The feeling today at Fenway Park didn't seem so hostile.

"I just approached it as I have like any player, I've got questions I need answered here on what's best going next and I needed the player to be involved in the process," Cashman said. "So we had a good conversation on that end. I would term it good. I didn't re-hash anything from the past. It’s not productive to do so. He's been suspended. He served his time. It gets completed by tomorrow.”

The Yankees' GM called his conversations with Rodriguez "very professional."

"He responded immediately," Cashman said. "He was out in California and told me where he was at physically, he told me how excited he was to get back into play, gave his ideas about what he wants to do mapping this winter out in terms of who he’s going to work with and how he’s going to prepare. Winter ball was taken off the table when I asked him if that was an avenue he wanted to pursue.”

Is the fact Rodriguez doesn't want to play winter ball an issue?

“No judgment on it, no issue with it, no concern with it,” he said. In fact, it saved him the labor of sorting out with the insurance company whether or not winter ball would be covered.

That's about the extent of the insurance company's involvement, though, as Cashman relayed that Alex Rodriguez had passed an in-season physical and was "fit to compete." That would logically mean the team won't have the ability to void his contract even if they wished to.

In fact, that may be the last thing on their minds. With Jeter leaving, an infield spot opens up. More than that, though, the team loses their clubhouse leader. In some capacity, that could be filled by Alex Rodriguez.

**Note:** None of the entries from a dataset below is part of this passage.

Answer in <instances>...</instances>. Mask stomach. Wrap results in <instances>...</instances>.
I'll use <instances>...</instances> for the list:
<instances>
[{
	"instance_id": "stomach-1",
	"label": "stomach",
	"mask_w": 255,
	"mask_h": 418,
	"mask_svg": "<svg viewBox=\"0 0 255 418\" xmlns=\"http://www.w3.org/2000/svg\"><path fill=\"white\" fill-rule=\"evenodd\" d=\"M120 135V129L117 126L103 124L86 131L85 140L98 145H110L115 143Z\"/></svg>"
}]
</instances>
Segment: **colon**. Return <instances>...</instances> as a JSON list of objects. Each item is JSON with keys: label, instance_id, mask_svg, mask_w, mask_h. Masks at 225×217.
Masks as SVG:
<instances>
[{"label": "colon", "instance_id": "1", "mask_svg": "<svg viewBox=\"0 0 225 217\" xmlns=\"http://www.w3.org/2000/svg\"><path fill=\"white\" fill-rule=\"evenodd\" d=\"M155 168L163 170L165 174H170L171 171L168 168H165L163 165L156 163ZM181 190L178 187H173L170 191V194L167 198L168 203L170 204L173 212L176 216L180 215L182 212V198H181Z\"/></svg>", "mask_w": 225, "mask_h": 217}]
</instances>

“I don’t necessarily think he would say 'I want to be that', but Alex, at heart, is a teacher," said Manager Joe Girardi. "He likes to teach the game and where you’re supposed to be, and how to play the position. He likes to talk about hitting. Alex loves to talk about the game."

The fact A-Rod doesn't seek out to be 'the guy' may actually be a positive.

“You don’t know how any of these guys are going to react if people start coming to them to be the guy, to be the voice," Girardi said. "In the late 90’s, it wasn’t one guy. And that’s ok with me too. I’m not asking for there to be one guy. Let there be a number of voices who know how to lead down there. It makes it easier for them, actually.” He mentioned Rodriguez has never had to take on a role like Jeter has in his years at the captain.

A-Rod will be looked upon next year, at the very least, for a steady bat. Cashman admitted today the team's fault came in its inability to sort out offensive problems. And, while he just turned 39 this July, Rodriguez may be of use.

Yankees infielders hit an unspectacular .241 this year, while the DH spot was just .225 with a .657 OPS. A-Rod hit .244 in 156 at-bats in 2013 with 7 HRs. That projects to 25 HRs for a full season.

Still, that was a year ago, and as Brian Cashman admits, it's unknown what this A-Rod will look like on a baseball diamond. "It's the same as it was with Teixeira and Jeter," he said. With questions coing into the year regarding both of them, they didn't exactly silence the critics. They'll roar louder than ever now at Rodriguez.